Records from a data source

+++++

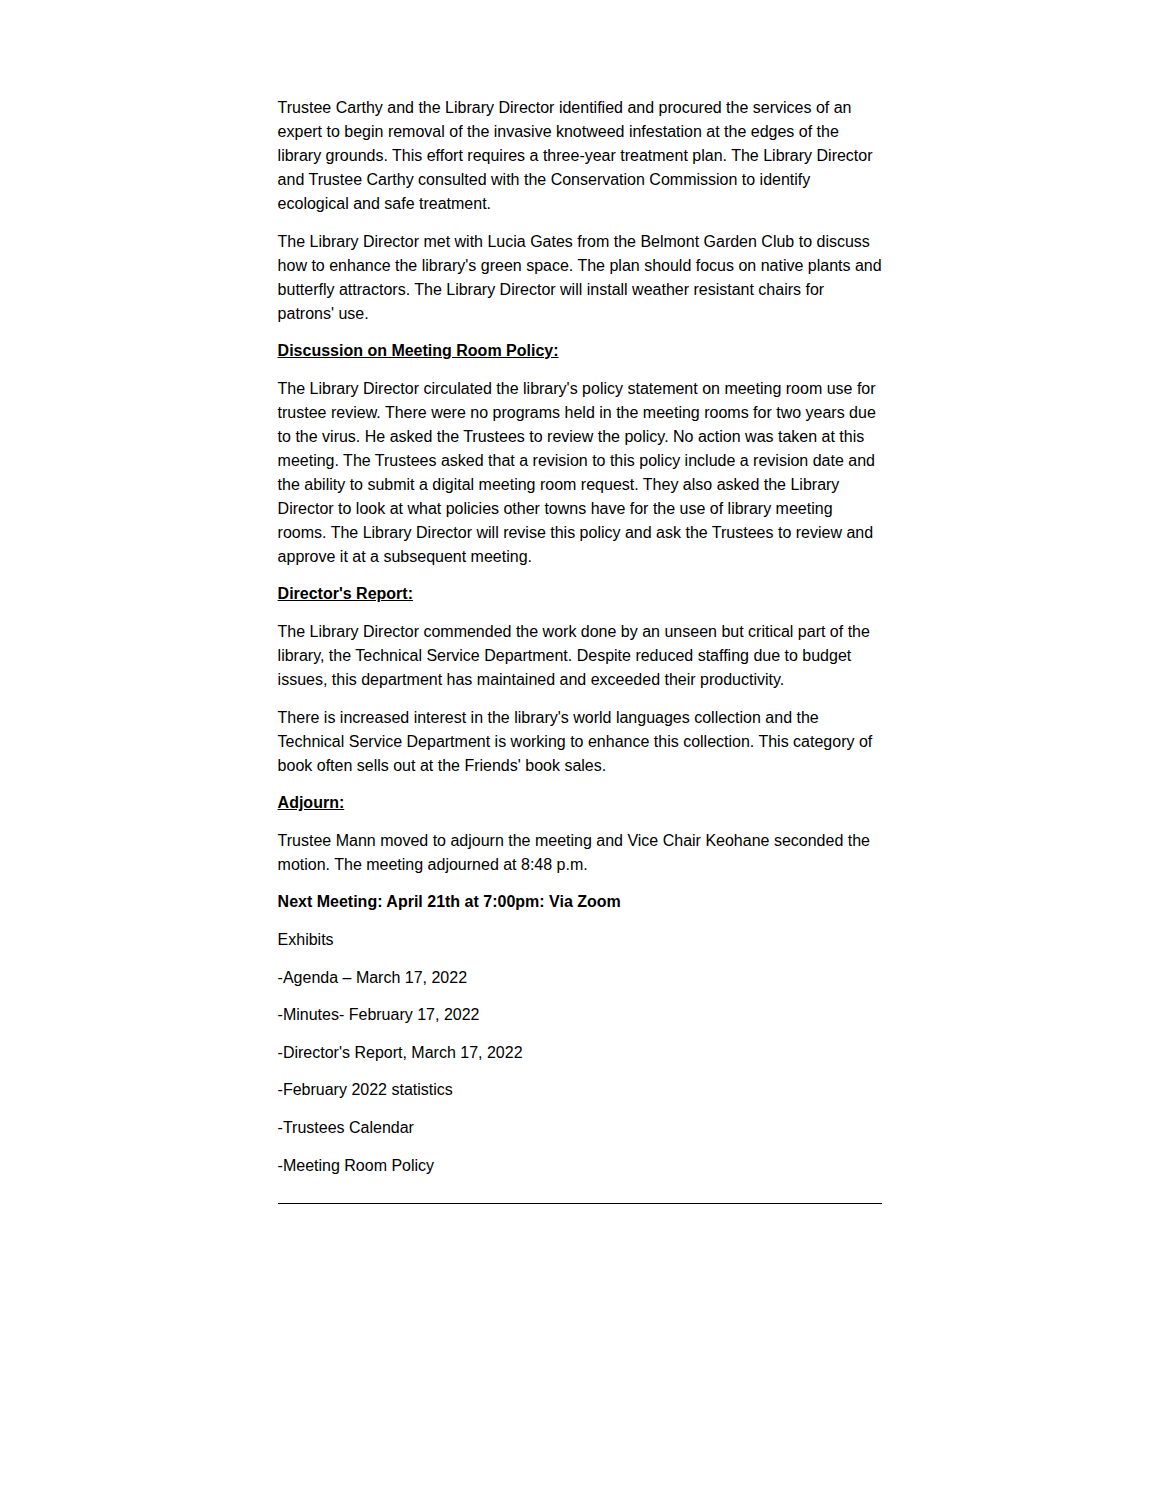Trustee Carthy and the Library Director identified and procured the services of an expert to begin removal of the invasive knotweed infestation at the edges of the library grounds. This effort requires a three-year treatment plan. The Library Director and Trustee Carthy consulted with the Conservation Commission to identify ecological and safe treatment.
The Library Director met with Lucia Gates from the Belmont Garden Club to discuss how to enhance the library's green space. The plan should focus on native plants and butterfly attractors. The Library Director will install weather resistant chairs for patrons' use.
Discussion on Meeting Room Policy:
The Library Director circulated the library's policy statement on meeting room use for trustee review. There were no programs held in the meeting rooms for two years due to the virus. He asked the Trustees to review the policy. No action was taken at this meeting. The Trustees asked that a revision to this policy include a revision date and the ability to submit a digital meeting room request. They also asked the Library Director to look at what policies other towns have for the use of library meeting rooms. The Library Director will revise this policy and ask the Trustees to review and approve it at a subsequent meeting.
Director's Report:
The Library Director commended the work done by an unseen but critical part of the library, the Technical Service Department. Despite reduced staffing due to budget issues, this department has maintained and exceeded their productivity.
There is increased interest in the library's world languages collection and the Technical Service Department is working to enhance this collection. This category of book often sells out at the Friends' book sales.
Adjourn:
Trustee Mann moved to adjourn the meeting and Vice Chair Keohane seconded the motion. The meeting adjourned at 8:48 p.m.
Next Meeting: April 21th at 7:00pm: Via Zoom
Exhibits
-Agenda – March 17, 2022
-Minutes- February 17, 2022
-Director's Report, March 17, 2022
-February 2022 statistics
-Trustees Calendar
-Meeting Room Policy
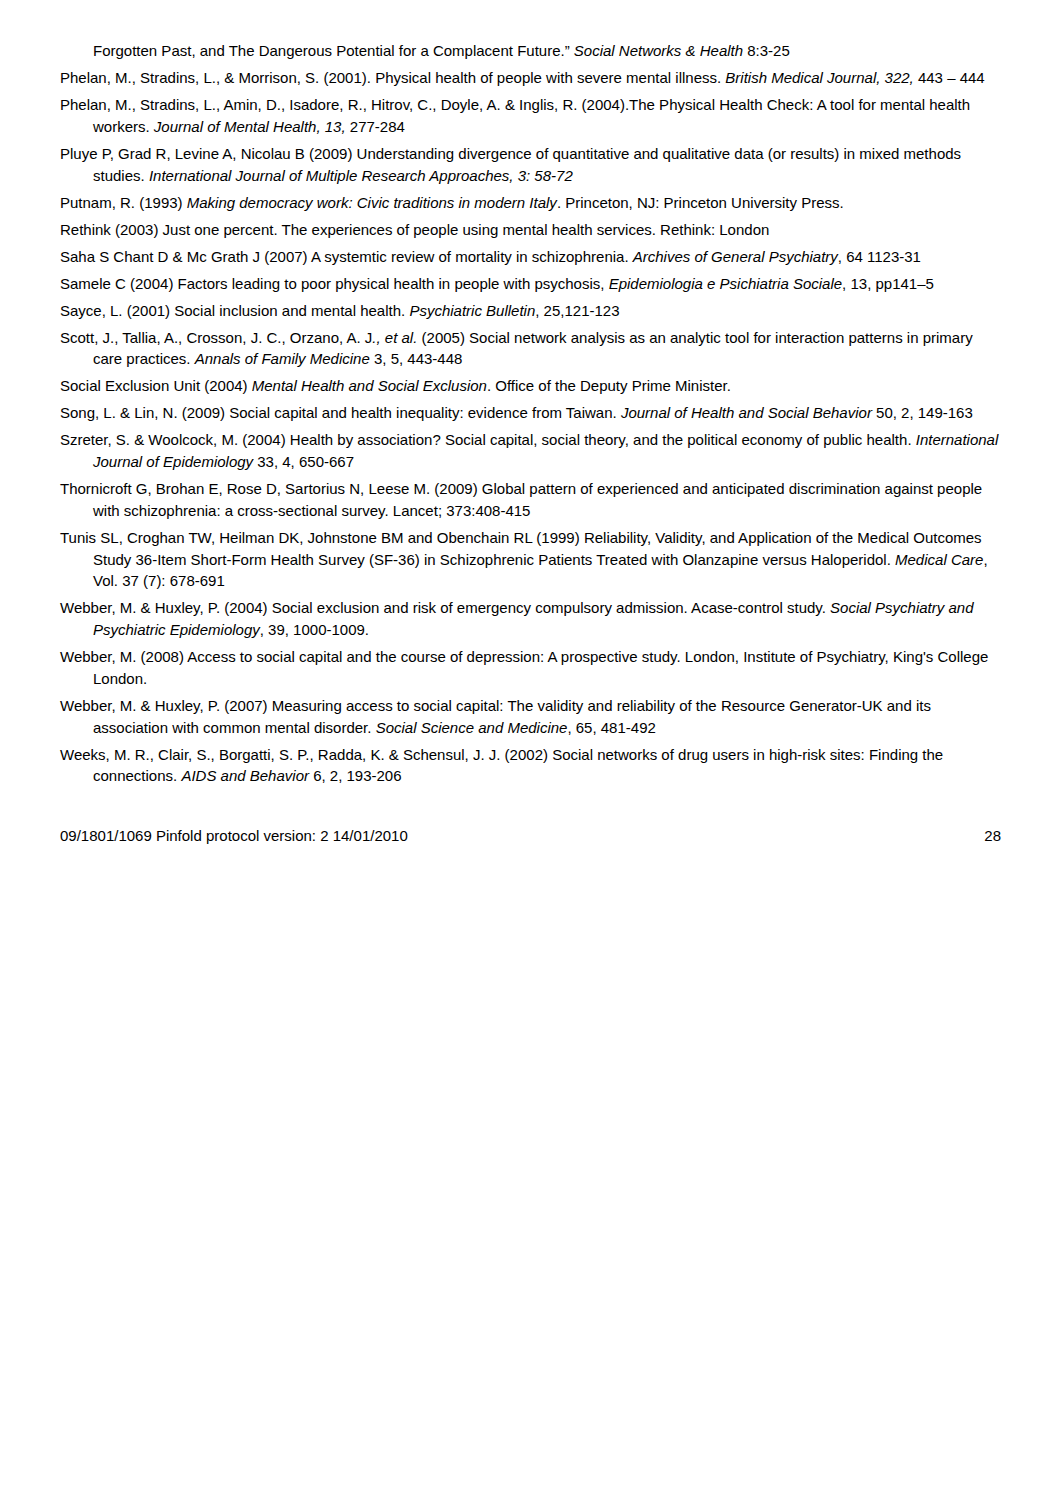Forgotten Past, and The Dangerous Potential for a Complacent Future.” Social Networks & Health 8:3-25
Phelan, M., Stradins, L., & Morrison, S. (2001). Physical health of people with severe mental illness. British Medical Journal, 322, 443 – 444
Phelan, M., Stradins, L., Amin, D., Isadore, R., Hitrov, C., Doyle, A. & Inglis, R. (2004).The Physical Health Check: A tool for mental health workers. Journal of Mental Health, 13, 277-284
Pluye P, Grad R, Levine A, Nicolau B (2009) Understanding divergence of quantitative and qualitative data (or results) in mixed methods studies. International Journal of Multiple Research Approaches, 3: 58-72
Putnam, R. (1993) Making democracy work: Civic traditions in modern Italy. Princeton, NJ: Princeton University Press.
Rethink (2003) Just one percent. The experiences of people using mental health services. Rethink: London
Saha S Chant D & Mc Grath J (2007) A systemtic review of mortality in schizophrenia. Archives of General Psychiatry, 64 1123-31
Samele C (2004) Factors leading to poor physical health in people with psychosis, Epidemiologia e Psichiatria Sociale, 13, pp141–5
Sayce, L. (2001) Social inclusion and mental health. Psychiatric Bulletin, 25,121-123
Scott, J., Tallia, A., Crosson, J. C., Orzano, A. J., et al. (2005) Social network analysis as an analytic tool for interaction patterns in primary care practices. Annals of Family Medicine 3, 5, 443-448
Social Exclusion Unit (2004) Mental Health and Social Exclusion. Office of the Deputy Prime Minister.
Song, L. & Lin, N. (2009) Social capital and health inequality: evidence from Taiwan. Journal of Health and Social Behavior 50, 2, 149-163
Szreter, S. & Woolcock, M. (2004) Health by association? Social capital, social theory, and the political economy of public health. International Journal of Epidemiology 33, 4, 650-667
Thornicroft G, Brohan E, Rose D, Sartorius N, Leese M. (2009) Global pattern of experienced and anticipated discrimination against people with schizophrenia: a cross-sectional survey. Lancet; 373:408-415
Tunis SL, Croghan TW, Heilman DK, Johnstone BM and Obenchain RL (1999) Reliability, Validity, and Application of the Medical Outcomes Study 36-Item Short-Form Health Survey (SF-36) in Schizophrenic Patients Treated with Olanzapine versus Haloperidol. Medical Care, Vol. 37 (7): 678-691
Webber, M. & Huxley, P. (2004) Social exclusion and risk of emergency compulsory admission. Acase-control study. Social Psychiatry and Psychiatric Epidemiology, 39, 1000-1009.
Webber, M. (2008) Access to social capital and the course of depression: A prospective study. London, Institute of Psychiatry, King's College London.
Webber, M. & Huxley, P. (2007) Measuring access to social capital: The validity and reliability of the Resource Generator-UK and its association with common mental disorder. Social Science and Medicine, 65, 481-492
Weeks, M. R., Clair, S., Borgatti, S. P., Radda, K. & Schensul, J. J. (2002) Social networks of drug users in high-risk sites: Finding the connections. AIDS and Behavior 6, 2, 193-206
09/1801/1069 Pinfold protocol version: 2 14/01/2010 28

+++++

#### [WHAT YOU NEED TO DO]
Please find each line in the records above that holds the word "Psychiatric", and copy it.

#### [RESPONSE AREA]
Sayce, L. (2001) Social inclusion and mental health. Psychiatric Bulletin, 25,121-123
Webber, M. & Huxley, P. (2004) Social exclusion and risk of emergency compulsory admission. Acase-control study. Social Psychiatry and Psychiatric Epidemiology, 39, 1000-1009.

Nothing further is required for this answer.